Хаос запахов противостоит законам гармонии и соответствует нравственному убийству и террору революции. Именно в подрыве традиции и культуры посредством запахов проявляются и настоящее безумие, и подлинное новаторство Скрябина. Если музыка связана с божественным началом, то семантика запахов – демоническая, темная. Такая интерпретация запахов опирается на текст «Предварительного действа» Скрябина. Его стихи исполнены «сладострастных стонов», которые образуют контрапункт к ласке и терзанию, но тема скверных запахов особенно ощущается в «Пляске падших» в «Действе». «Пляска» предвосхищает, по слову Скрябина, ужас Первой мировой войны, у Шарова же, наоборот, отзвуки темного танца воплощают террор революции.

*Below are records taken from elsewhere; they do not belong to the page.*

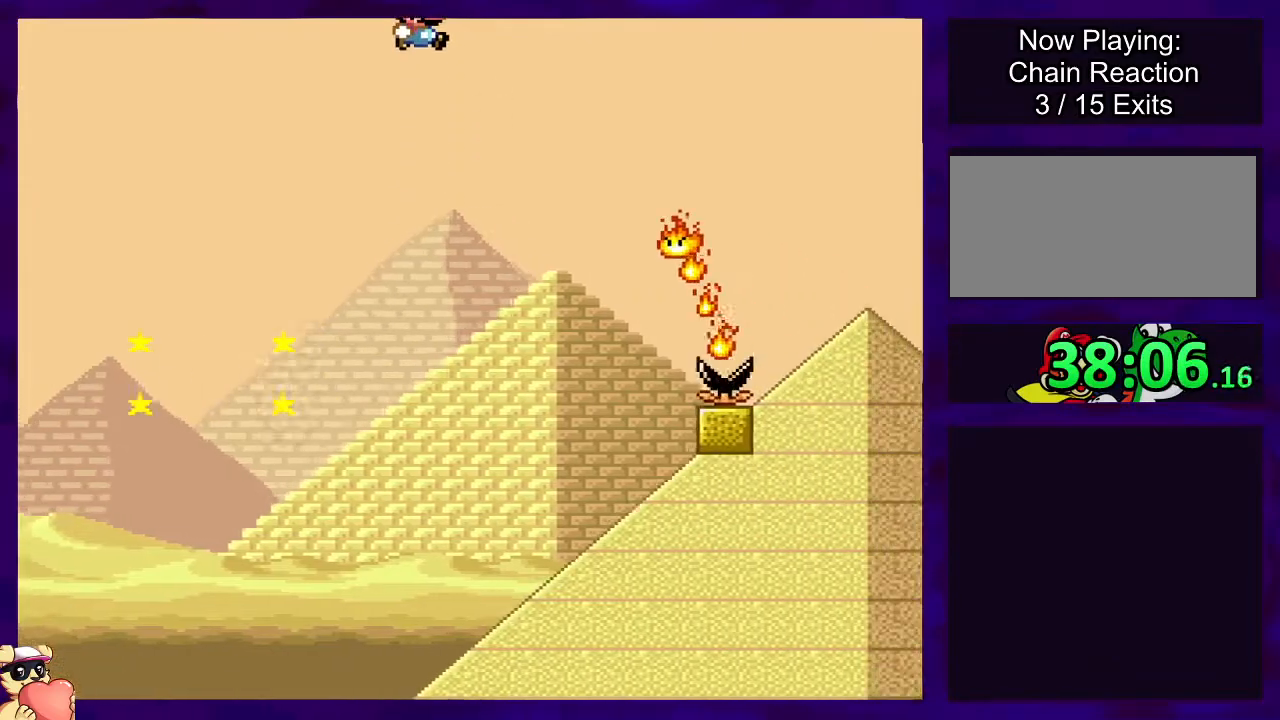
{"buttons": ["A", "X", "DPAD_RIGHT"], "events": [[50, "B", "up"], [267, "A", "down"]]}
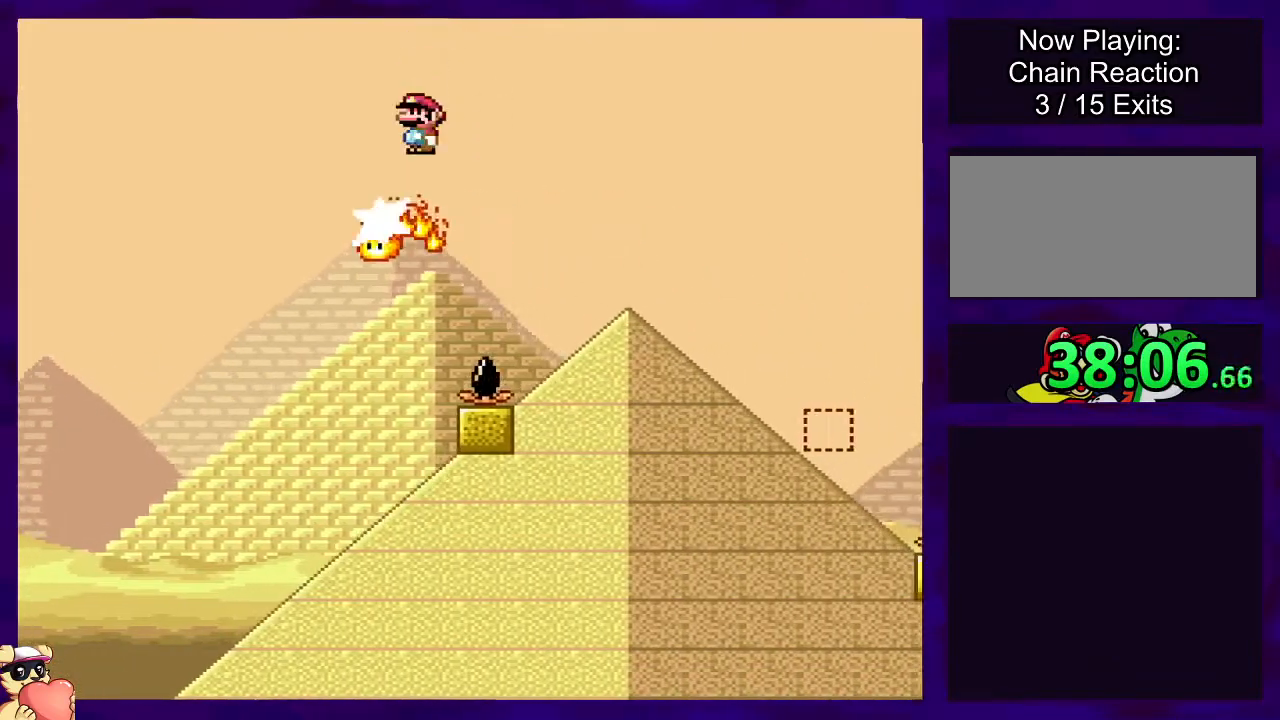
{"buttons": ["A", "X", "DPAD_RIGHT"], "events": []}
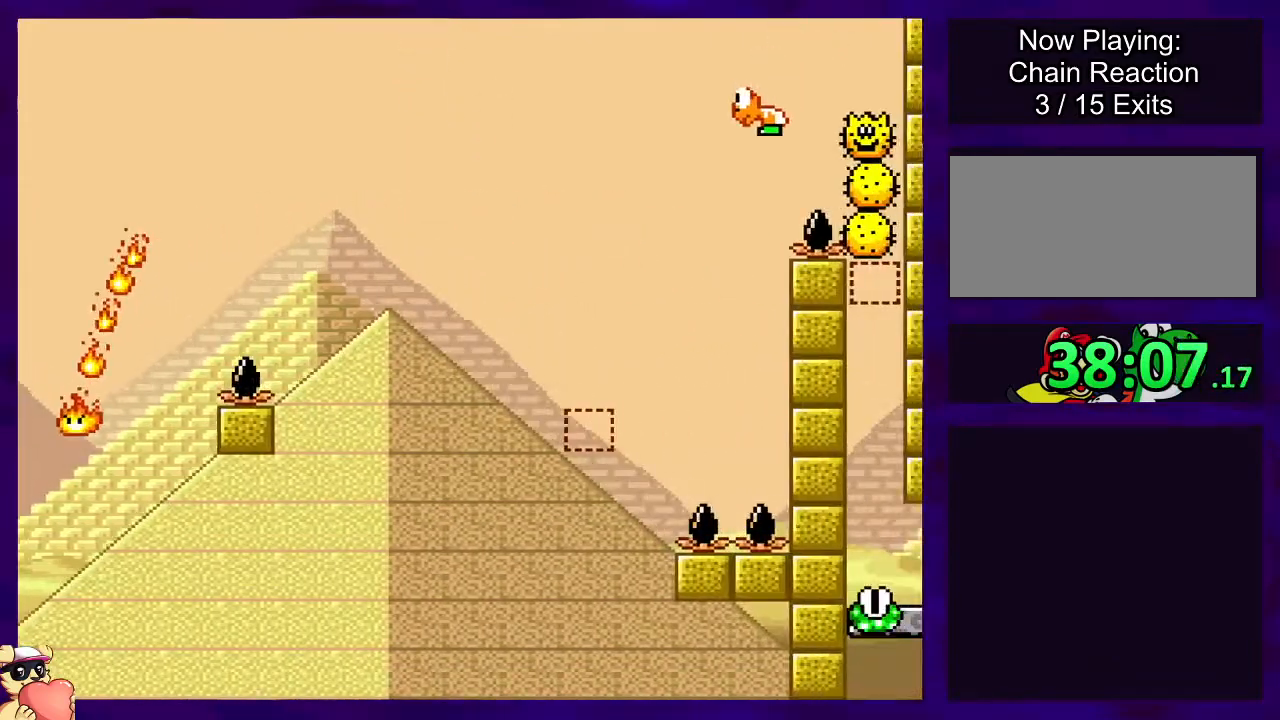
{"buttons": ["B", "X"], "events": [[116, "A", "up"], [283, "B", "down"], [367, "DPAD_RIGHT", "up"]]}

Этот смысловой сдвиг подчеркивает демонический характер танца:
В «Предварительном действе» Скрябина и в революционной «Мистерии» Шарова переплетаются темы смерти, мерзости, страдания и зла. Шаров рисует революцию как отрицание музыки, связывая революционное время с «запахами черного хода». У Шарова всюду носится «трупный запах», запах «гниющего тела… раненых и умирающих», «запах гниющей раны». Аналогично в «Пляске» Скрябина пахнет «смрадом», тропы «трупами покрыты», а «безумный» разрушитель «в диком исступлении» «упивается войной, кровью» (подобно мобилизованному другу композитора, описанному Сабанеевым, а вслед за ним и Шаровым)668
. Он лежит «растерзанный, весь язвами покрытый»669. Все эти тексты пронизаны мотивами мучений, пыток, ран. Темной пляске нельзя быть мелодичной, так как «наши песни не созвучны»670.В воспоминаниях Сабанеева непосредственно после нравственного оправдания убийства Скрябин объясняет, что «Пляска падших» соответствует его позднему сатанинскому танцу «Темное пламя». Здесь «пляска-ласка, пляска-сказка» – не «подвиг божественный, танец всезвездный» Господа, который «начал свой танец»671
, как раньше в «Предварительном действе». Эта пляска пронизана демонизмом. Обсуждая «предельное напряжение сладострастия и проникновения светом» в последней части «Мистерии», Лосев отмечает, что в экстазе «Пляски падших» «много нечистого и сатанинского, много самоотдания черной бездне и ее жрецам»672. Диалектикой демонического сладострастия и божественного света Лосев объясняет контрапункты скрябинской мысли, которая стремится достичь всеединства в экстазе. Однако Лосев с тревогой замечает дионисийское воздействие музыки Скрябина: «Слушая Скрябина, хочется броситься куда-то в бездну, хочется вскочить с места и сделать что-то небывалое и ужасное, хочется ломать и бить, убивать и самому быть растерзанным. Нет уже больше никаких норм и законов, забываются всякие правила и установки. Все тонет в эротическом Безумии и Восторге»673. Открывается настоящее лицо скрябинского исступленного танца. Оно сплетает сатанинское и божественное, безумие и восторг.Как и в анализе Лосева, в романе Шарова ужас, перемешанный с «танцевальными мелодиями», царит и в первые дни революции, разыгранной по нотам «Мистерии». Лосевские образы убийства и желания быть растерзанным также перекликаются с мотивами нравственного убийства и наслаждения, испытываемого жертвой, в понимании Скрябина. Безумие Скрябина связывает идеи «Мистерии» как оргиастического и смертоносного экстаза с мотивом божественно-демонического танца. Наконец, по словам Лосева, «„Я“ Скрябина – пророчество революции»: в нем и «высшее достижение европейской культуры», и «гибель Европы, разрушение „старого строя“»674
. Так философ диалектически интерпретирует смысловые контрапункты «Мистерии» Скрябина.Память – основной мотив как в «Воспоминаниях» Сабанеева, так и в романе Шарова. В концепции Шарова память сохраняется письмом, а записи и цитаты возрождают исторических персонажей и буквально воскрешают людей, тем самым осуществляя мечты Федорова. В палимпсесте многократно использованных, скрытых цитат Шарова слышен не только безумный бред Скрябина о конце мира, но и пророчества Лосева о спасении мира, и психологический анализ Юрмана о сексуальном характере экстаза у Скрябина. Таким образом, цитаты объединяют основные темы романа «До и во время»: память, спасение, сексуальность. В этом смысле цитатность является основным смыслопорождающим механизмом в его структуре.